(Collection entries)
────────
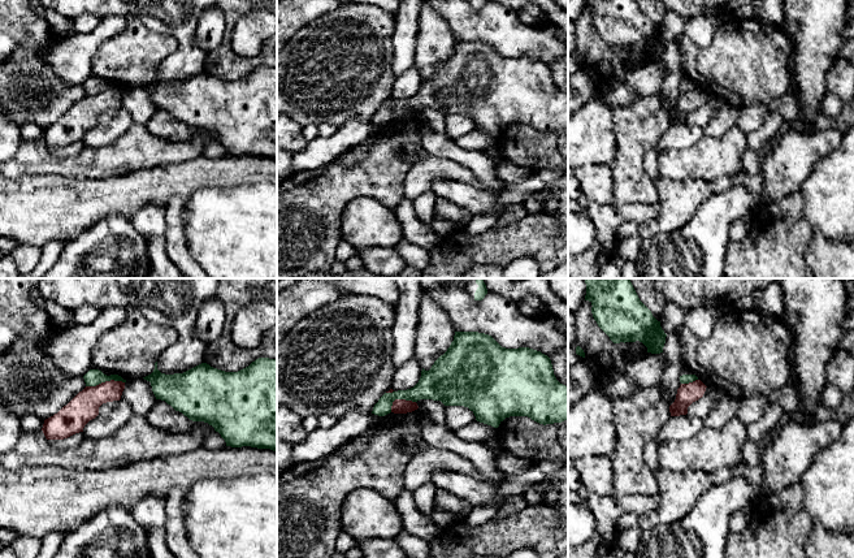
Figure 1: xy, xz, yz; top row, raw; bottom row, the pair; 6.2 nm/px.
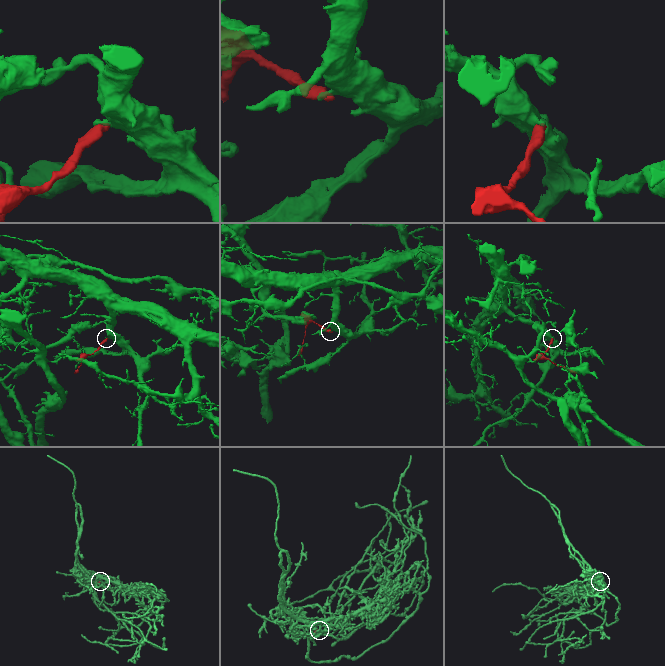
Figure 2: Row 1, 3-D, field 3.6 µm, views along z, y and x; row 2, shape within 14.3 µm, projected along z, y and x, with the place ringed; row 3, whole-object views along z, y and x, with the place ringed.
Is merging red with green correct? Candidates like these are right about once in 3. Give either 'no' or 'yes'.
no

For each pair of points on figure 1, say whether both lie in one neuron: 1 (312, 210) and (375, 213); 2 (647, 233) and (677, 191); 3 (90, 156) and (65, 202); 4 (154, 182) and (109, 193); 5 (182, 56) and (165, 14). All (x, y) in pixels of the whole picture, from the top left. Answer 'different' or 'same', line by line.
1: different
2: same
3: different
4: same
5: same

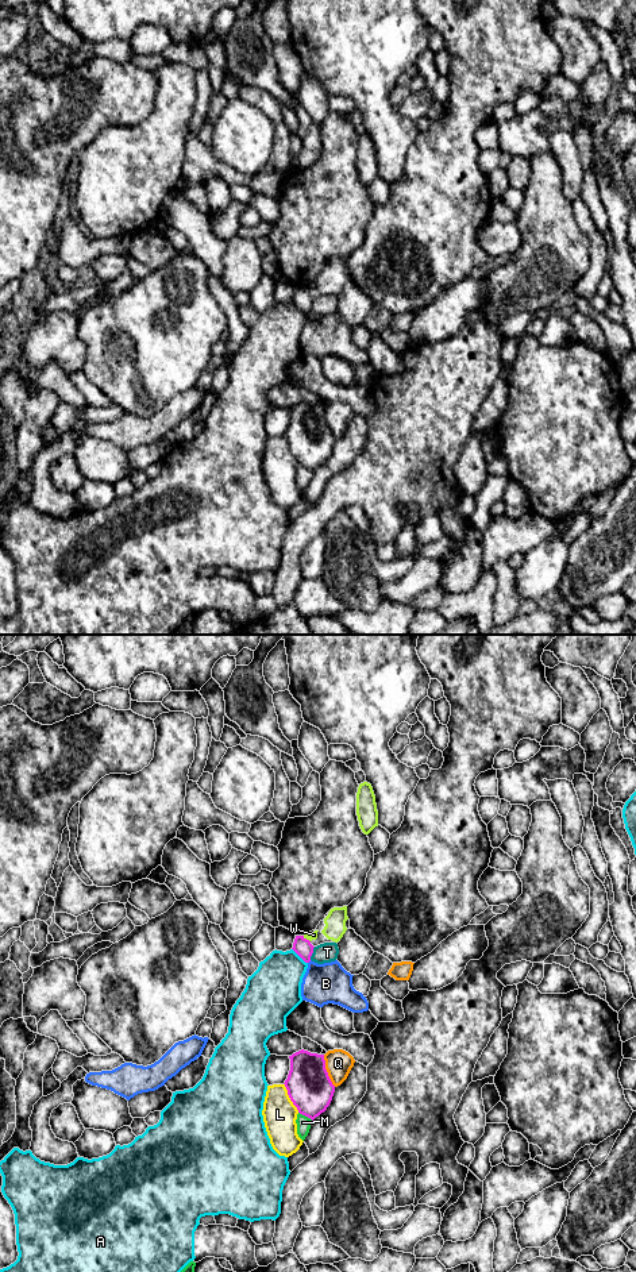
────────
## Task statement
Every entry must be reproduced exactly, with the images left out.

## Result of the task
Figure 1: xy, xz, yz; top row, raw; bottom row, the pair; 6.2 nm/px.
Figure 2: Row 1, 3-D, field 3.6 µm, views along z, y and x; row 2, shape within 14.3 µm, projected along z, y and x, with the place ringed; row 3, whole-object views along z, y and x, with the place ringed.
Is merging red with green correct? Candidates like these are right about once in 3. Give either 'no' or 'yes'.
no

For each pair of points on figure 1, say whether both lie in one neuron: 1 (312, 210) and (375, 213); 2 (647, 233) and (677, 191); 3 (90, 156) and (65, 202); 4 (154, 182) and (109, 193); 5 (182, 56) and (165, 14). All (x, y) in pixels of the whole picture, from the top left. Answer 'different' or 'same', line by line.
1: different
2: same
3: different
4: same
5: same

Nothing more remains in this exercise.